With the driver shortage still seen as a major stumbling block for the freight industry as a whole, more companies are turning to populations underrepresented in the industry at present. Increasingly, those efforts seem to be related to hiring women, who make up a disproportionately tiny percentage of all drivers nationwide.
However, because the pay gap for women in all industries is so sizable, many who get behind the wheel say they do so because they can earn just as much as men for doing the same work, according to The Wall Street Journal.
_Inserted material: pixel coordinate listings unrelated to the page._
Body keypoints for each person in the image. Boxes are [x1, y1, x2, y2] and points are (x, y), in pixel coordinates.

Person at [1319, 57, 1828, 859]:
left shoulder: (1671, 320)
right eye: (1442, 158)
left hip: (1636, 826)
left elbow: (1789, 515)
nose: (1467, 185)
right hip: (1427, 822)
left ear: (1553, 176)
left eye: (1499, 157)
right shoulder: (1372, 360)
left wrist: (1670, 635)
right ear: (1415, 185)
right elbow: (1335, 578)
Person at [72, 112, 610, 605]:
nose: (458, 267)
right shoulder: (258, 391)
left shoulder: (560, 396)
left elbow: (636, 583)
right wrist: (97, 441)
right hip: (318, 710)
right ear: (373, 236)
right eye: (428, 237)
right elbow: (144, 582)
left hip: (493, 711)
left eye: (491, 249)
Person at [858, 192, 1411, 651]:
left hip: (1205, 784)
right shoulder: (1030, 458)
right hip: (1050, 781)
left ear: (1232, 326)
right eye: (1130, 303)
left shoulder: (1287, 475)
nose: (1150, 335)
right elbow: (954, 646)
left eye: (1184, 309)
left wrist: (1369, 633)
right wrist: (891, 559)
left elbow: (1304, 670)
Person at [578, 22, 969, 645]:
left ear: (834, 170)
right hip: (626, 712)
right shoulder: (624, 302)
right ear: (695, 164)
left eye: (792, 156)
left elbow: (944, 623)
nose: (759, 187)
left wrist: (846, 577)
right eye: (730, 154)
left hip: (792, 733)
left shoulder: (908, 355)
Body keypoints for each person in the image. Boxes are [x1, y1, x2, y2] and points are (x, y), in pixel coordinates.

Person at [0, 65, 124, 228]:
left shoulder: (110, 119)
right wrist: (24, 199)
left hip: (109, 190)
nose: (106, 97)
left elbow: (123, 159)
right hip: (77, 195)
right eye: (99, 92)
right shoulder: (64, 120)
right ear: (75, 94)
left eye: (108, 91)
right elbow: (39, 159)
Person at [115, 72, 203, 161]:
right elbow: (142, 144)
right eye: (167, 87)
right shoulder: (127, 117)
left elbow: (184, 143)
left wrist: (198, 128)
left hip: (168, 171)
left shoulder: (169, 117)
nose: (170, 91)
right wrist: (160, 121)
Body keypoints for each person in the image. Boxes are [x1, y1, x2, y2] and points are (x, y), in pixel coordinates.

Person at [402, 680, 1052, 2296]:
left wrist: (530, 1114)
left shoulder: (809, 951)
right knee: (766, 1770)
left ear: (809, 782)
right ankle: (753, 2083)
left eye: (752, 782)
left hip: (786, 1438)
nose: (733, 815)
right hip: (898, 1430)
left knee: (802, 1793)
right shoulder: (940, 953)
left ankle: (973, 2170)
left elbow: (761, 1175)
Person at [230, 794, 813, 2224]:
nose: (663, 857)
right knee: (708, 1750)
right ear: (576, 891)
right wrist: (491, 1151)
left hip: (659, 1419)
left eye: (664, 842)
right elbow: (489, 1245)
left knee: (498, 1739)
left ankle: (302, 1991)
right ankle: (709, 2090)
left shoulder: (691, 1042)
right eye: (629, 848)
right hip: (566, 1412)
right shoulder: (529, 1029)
Today, women only account for about 6.6% of the drivers in the industry, but the sheer volume of them has increased 68% since 2010.
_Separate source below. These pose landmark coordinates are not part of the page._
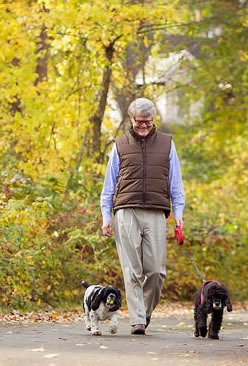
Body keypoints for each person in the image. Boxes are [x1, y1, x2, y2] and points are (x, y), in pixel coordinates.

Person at [101, 98, 185, 335]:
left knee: (157, 271)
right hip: (126, 211)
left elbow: (176, 182)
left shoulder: (167, 144)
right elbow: (109, 185)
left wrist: (178, 213)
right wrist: (106, 216)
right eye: (139, 121)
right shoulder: (119, 144)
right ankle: (137, 319)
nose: (144, 126)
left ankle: (144, 312)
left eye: (147, 121)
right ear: (131, 119)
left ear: (153, 119)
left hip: (157, 212)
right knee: (132, 270)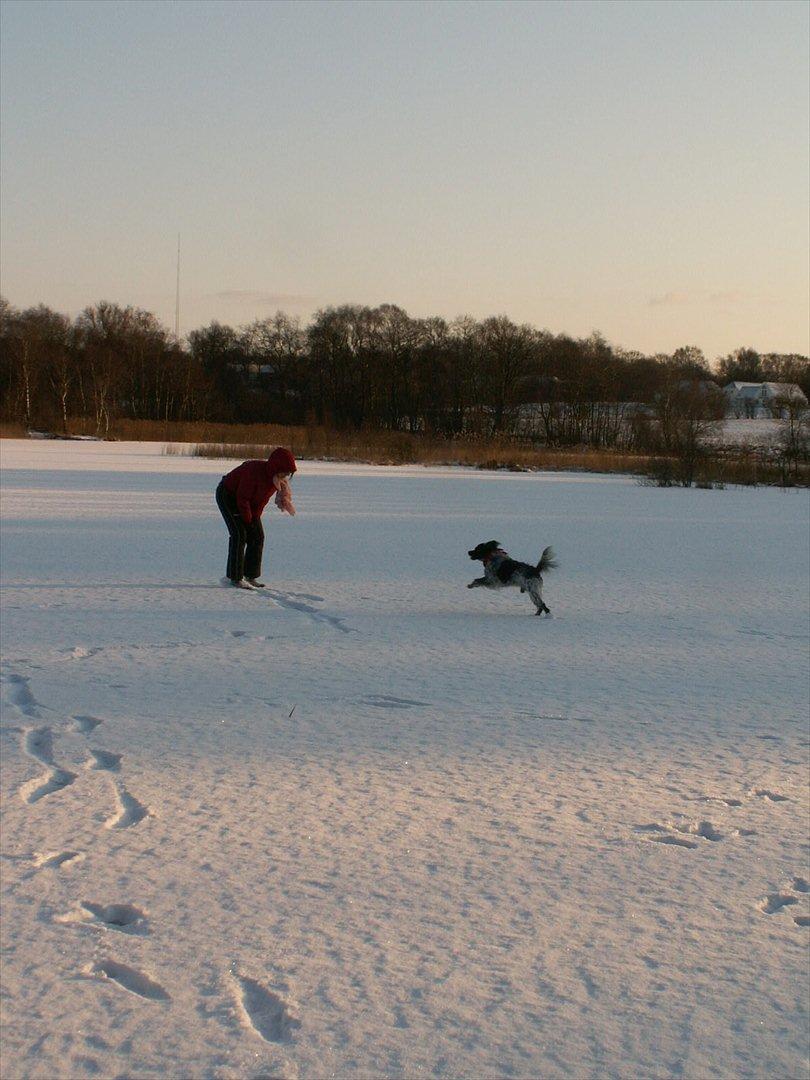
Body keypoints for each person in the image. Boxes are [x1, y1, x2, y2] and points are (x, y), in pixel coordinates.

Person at [215, 447, 297, 588]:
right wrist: (247, 520)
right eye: (284, 471)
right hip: (228, 496)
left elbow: (260, 502)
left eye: (288, 473)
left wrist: (254, 520)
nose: (285, 476)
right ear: (276, 466)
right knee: (239, 534)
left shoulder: (275, 480)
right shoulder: (254, 472)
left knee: (257, 536)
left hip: (247, 502)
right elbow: (243, 498)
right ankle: (235, 578)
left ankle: (250, 575)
As recently as 2010, the number of women in the sector was well below 150,000, but today it stands at more than 234,000, the Journal noted.
"There are many different types of driver pay in the industry, including by the mile, per load, hourly, and even salary in some cases," says ATA economist Bob Costello. "In all cases, there is no distinction between male or female. If you go to a fleet and ask how much drivers are paid, it is by experience level, routes, etc., not gender-specific."
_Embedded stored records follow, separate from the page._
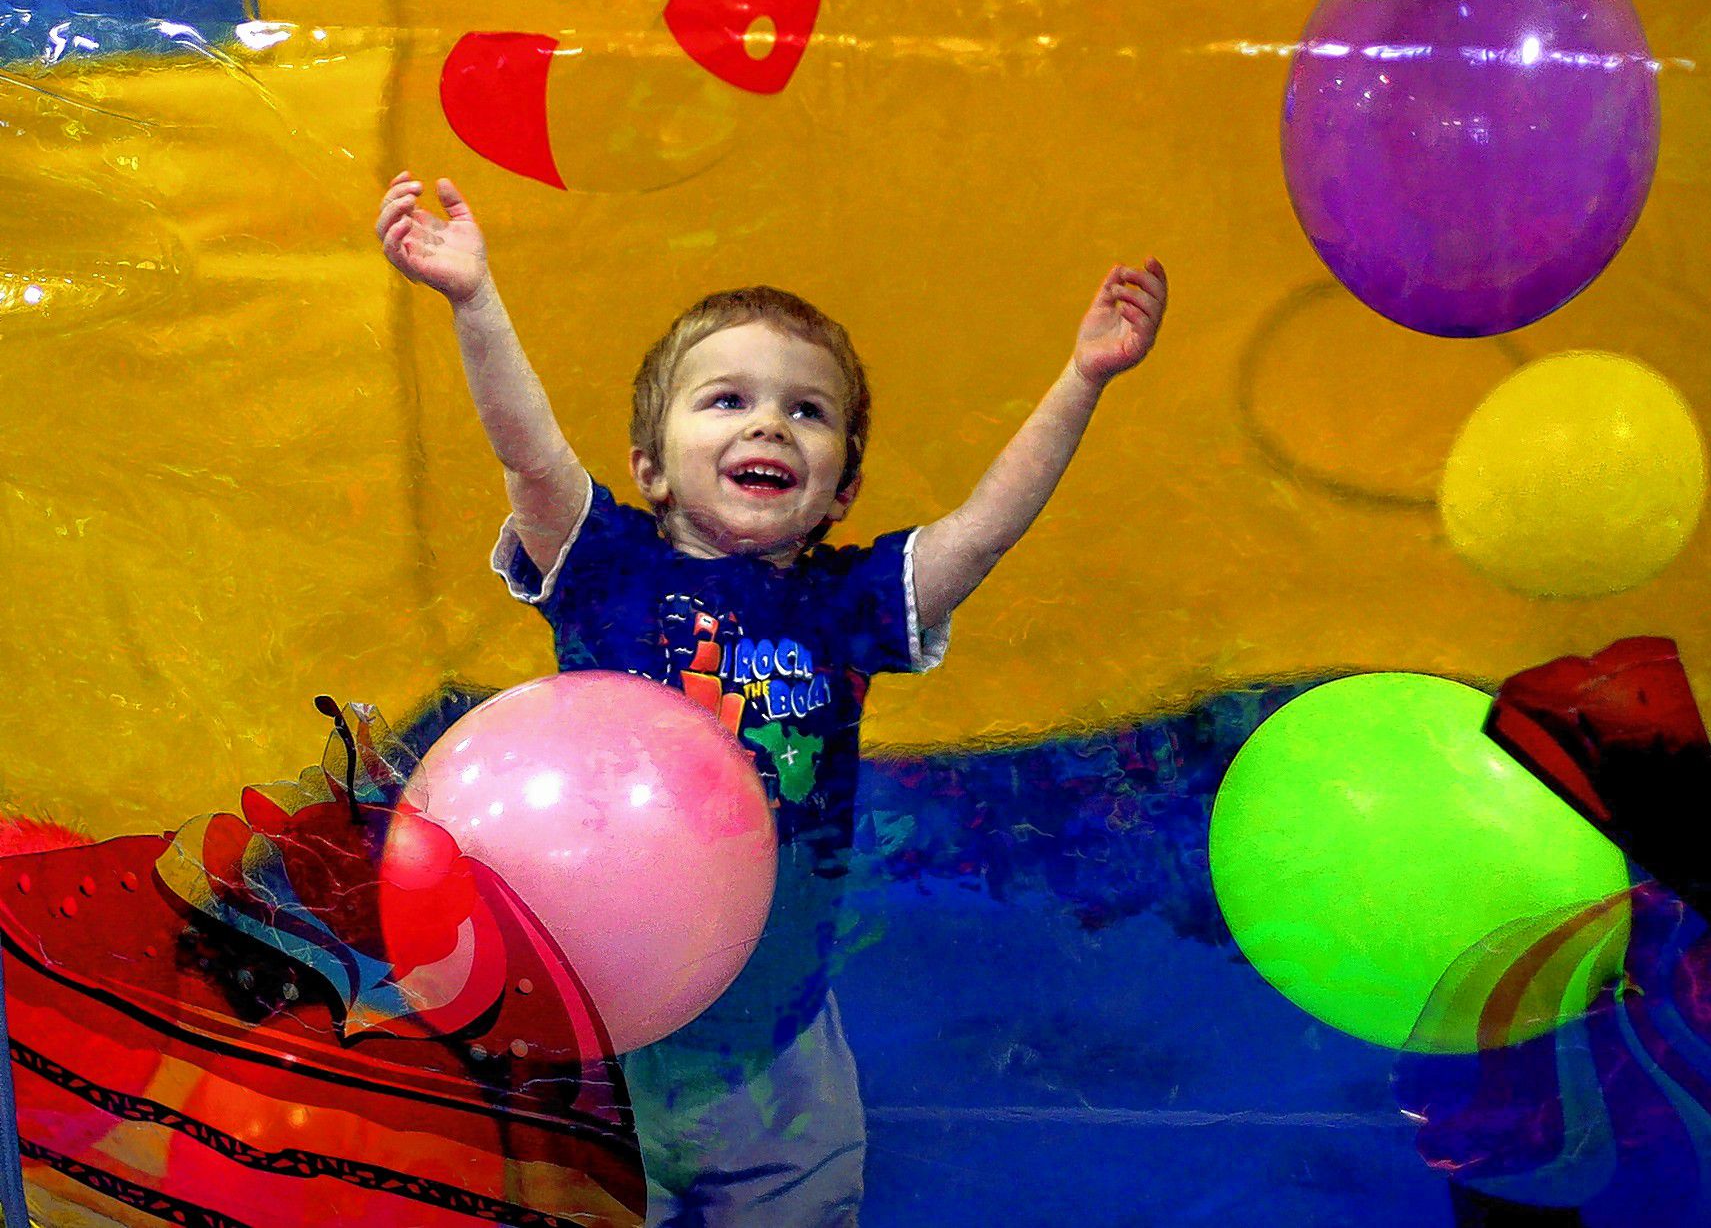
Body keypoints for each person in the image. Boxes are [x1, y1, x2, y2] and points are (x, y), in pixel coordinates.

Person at [375, 171, 1167, 1226]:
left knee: (801, 1205)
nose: (771, 426)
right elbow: (526, 451)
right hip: (593, 1023)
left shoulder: (843, 601)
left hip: (775, 1036)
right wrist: (475, 302)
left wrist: (1082, 379)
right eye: (728, 399)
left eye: (808, 411)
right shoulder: (608, 563)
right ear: (650, 466)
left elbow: (982, 529)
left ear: (842, 487)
Why it's good for business
While the number of women in the industry is still relatively small, companies are increasingly targeting them not only because of the driver shortage, but because they tend to be safer behind the wheel as well, according to The Business Journal. Data suggests that when women are driving tractor trailers, they get into accidents about 20% less often than men do.
However, there is a broad acknowledgement that, just like the rest of the business, the trucking sector needs to do a better job of attracting younger women in particular, the report said. Today, the average age of female drivers is about 50 years old, so something may need to be done to make the industry as a whole more female-friendly. That should include helping to ensure their safety, which is often cited as a reason women don't want to get into the business.
Getting it right
As with many other demographics, one of the big barriers to entry for women might be the amount of time it takes to learn how to drive a truck, according to The Hustle. They will likely have to log a lot of miles driving alongside a trainer before they're able to set out solo, and just like any other would-be driver, that could end up being a turnoff even if it is required by federal law.
With all these and several other issues in mind, it's critical for trucking companies to do more to reduce barriers for women coming into the sector to help alleviate the driver shortage. While there are some things on which companies simply can't bend, better pay and benefits offerings could be enough to help them overcome many of the misgivings women may have about the job.